How can I use high spin orbitals as an initial guess for a low spin calculation?

I tried running

molecule {
0 11
GEOM
}
set globals {
reference ROHF
}
refscf, refwfn = energy(‘scf’, return_wfn=True)

set detci reference RHF
set detci S 0.0
energy(‘casscf’, ref_wfn=refwfn)

Thats close, but we use doccpi and soccpi of the incoming wavefunction as an initial guess. You have to change those, but you can only do that at the C-layer at the moment I think. Kinda hacky, but the following could work:

reference ROHF
rohfscf, rohfwfn = energy('scf', return_wfn=True)

# set multiplicity to singlet
reference RHF
refscf, refwfn = energy('scf', return_wfn=True)

for h in range(refwfn.nirrep()):
    refwfn.Ca().np[h][:] = rofhwfn.Ca().np[h][:]

energy('casscf', ref_wfn=refwfn)

Just any way to copy the ROHF orbitals into a RHF wavefunction. Lots of duplication, but not enough accessors currently to set these things correctly python-side.

Ah, alright. Thank you! I will try this out. Could I not change docc and socc in the input?

Hmm, that may be worth a shot. I thought RASSET used more of the incoming information, but it takes most of it from globals.

The ras_set function (ras_set_3() by now? I forget) should always listen to user input over all else. If that isn’t happening, then it’s not working as intended. Grabbing stuff out of the passed-in wavefunction should only be the default for cases when the user hasn’t said what they want.

Kevin maybe you can play with setting docc and socc for the HF, then changing it before the CASSCF, and let us know what happens.

So I played around with a simpler test case.

This test case allows you to use ROHF orbitals as a guess for CASSCF. It does seem that setting docc and socc will allow this to work. However, if you do not set docc and socc, the code reverts back to the ROHF reference.

It is also interesting that DOCC does not actually matter. If I specify docc [2,0,0,0,0,0,0,0] or [1, 0, 0, 0, 1, 0, 0] or [0, 0, 0, 0, 0, 2, 0, 0] I always end up getting the same answer.
I have to say that socc are all 0, otherwise the code fails. This might be important to check in the input (if RHF and SOCC, throw a warning/error).

What is DOCC used for in this case? Just to get number of electrons? Maybe the code should read the RDOCC and active and check if that is equal to the number of electrons? It seems that the code reads DOCC to determine the number of electrons.

memory 1 GB
molecule HHeH {
0 3
H 0.00 0.00 -2.0
He 0.00 0.00 0.00
H 0.00 0.00 2.0
units angstrom
}

set global{
e_convergence 1e-10
d_convergence 1e-10
scf_type pk
basis def2-tzvp
reference ROHF
DOCC [1,0,0,0,0,0,0,0]
SOCC [1,0,0,0,0,1,0,0]
}

scf_rohf, rohf_wfn = energy(‘scf’, return_wfn=True)

set detci {
reference RHF
restricted_docc [1,0,0,0,0,0,0,0]
active [1,0,0,0,0,1,0,0]
docc [2,0,0,0,0,0,0,0]
socc [0,0,0,0,0,0,0,0]
S 0.0
}
energy(‘casscf’, ref_wfn=rohf_wfn)

The code is in lib/libqt/ras_set.cc feel free to make a PR with any suggested changes.
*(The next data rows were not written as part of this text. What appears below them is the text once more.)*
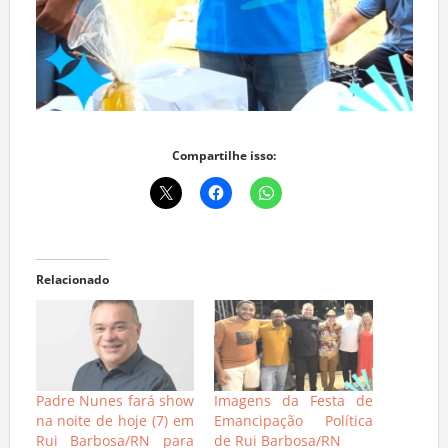
Compartilhe isso:
Relacionado
Padre Nunes fará show
Imagens da Festa de
na noite de hoje (7) em
Emancipação Política
Rui Barbosa/RN para
de Rui Barbosa/RN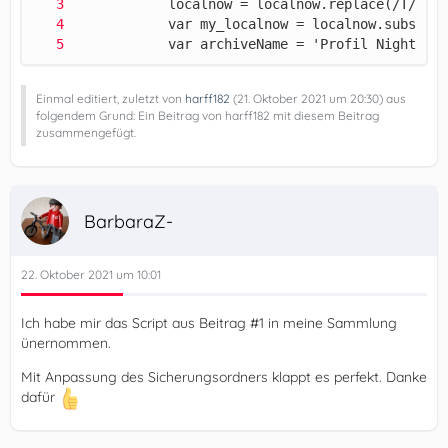
            var archiveName = 'Profil Nightly '
Einmal editiert, zuletzt von
harff182
(
21. Oktober 2021 um 20:30
) aus
folgendem Grund: Ein Beitrag von harff182 mit diesem Beitrag
zusammengefügt.
BarbaraZ-
22. Oktober 2021 um 10:01
Ich habe mir das Script aus Beitrag #1 in meine Sammlung
ünernommen.
Mit Anpassung des Sicherungsordners klappt es perfekt. Danke
dafür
Hmmm, let me take a look at this in the next day or two. The ras_set code is a little non-trivial so probably I should take a look at it.
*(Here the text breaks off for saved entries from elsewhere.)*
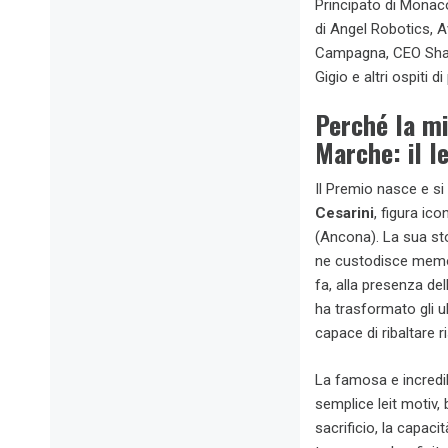
Principato di Monac
di Angel Robotics, A
Campagna, CEO Shara
Gigio e altri ospiti d
Perché la mi
Marche: il l
Il Premio nasce e si
Cesarini
, figura ico
(Ancona). La sua st
ne custodisce memor
fa, alla presenza de
ha trasformato gli u
capace di ribaltare ri
La famosa e incredi
semplice leit motiv, 
sacrificio, la capaci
Thank you! I am not sure where the number of electrons are computed in detci and I don’t really know where the reference is read. I skimmed through the ras_set, but I did not see any reference to the number of electrons and/or ROHF/RHF.
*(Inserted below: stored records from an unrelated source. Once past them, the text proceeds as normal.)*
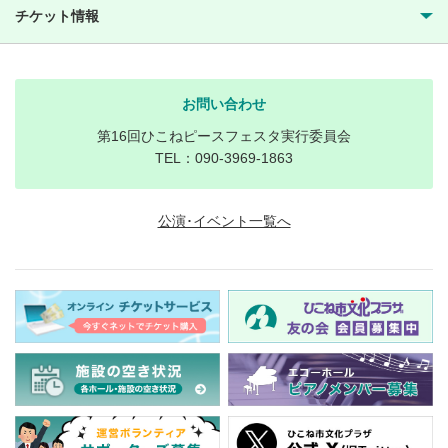
チケット情報
お問い合わせ
第16回ひこねピースフェスタ実行委員会
TEL：090-3969-1863
公演･イベント一覧へ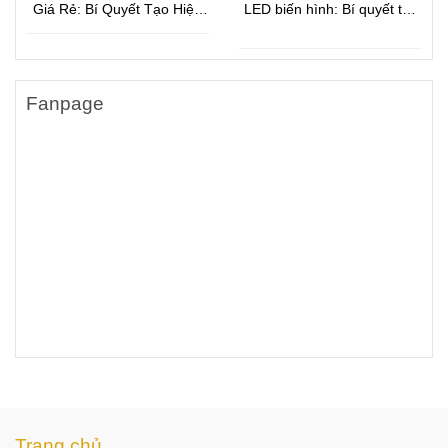
Giá Rẻ: Bí Quyết Tạo Hiệu
LED biến hình: Bí quyết tạo
Ứng Đám Đông Và Quảng
hiệu ứng ánh sáng bùng nổ
Bá Thương Hiệu Hiệu Quả
cho sự kiện hiện đại
Fanpage
Trang chủ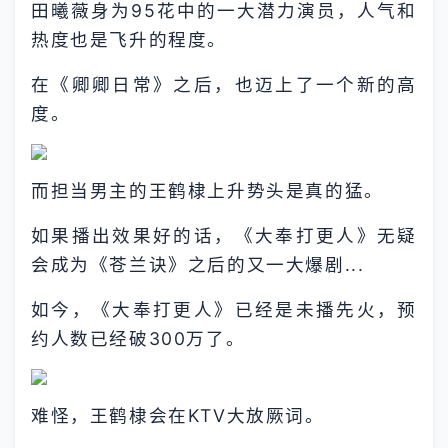
田曦薇身为95花中的一大潜力演员，人气和
热度也是飞升的程度。
在《卿卿日常》之后，也迈上了一个新的高
度。
而担当男主的王鹤棣上升势头是真的猛。
如果播出效果好的话，《大奉打更人》无疑
会成为《苍兰诀》之后的又一大爆剧...
如今，《大奉打更人》已经是未播先火，预
约人数已经破300万了。
难怪，王鹤棣会在KTV大放厥词。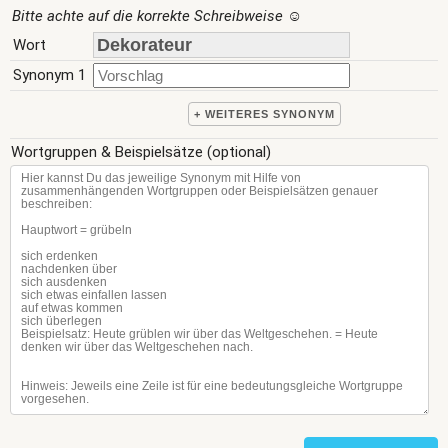
Bitte achte auf die korrekte Schreibweise
☺
Wort
Synonym 1
+ WEITERES SYNONYM
Wortgruppen & Beispielsätze (optional)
I am wondering if we should try to simplify a bit the CASSCF input. Most codes (that have CASSCF) typically have an option for the number of active orbitals and the number of active electrons. RESTRICTED_DOCC and ACTIVE are good keywords to keep (and I feel that they are necessary for any CASSCF code), but it is difficult to figure out the number of electrons that are included in the active space until you run the CI code. Right now, I typically run a SCF calculation, figure out the RESTRICTED_DOCC and ACTIVE keywords then run a CASSCF calculation. I also make sure that the number of active electrons equals the number of electrons that I want to include in the active space by inspecting the detci output or reading the NO occupations.

It might be nice to have a check where the number of electrons the user wants equals what the CI program is doing. I can make these changes, but I am not sure where this logic should go in the CI code.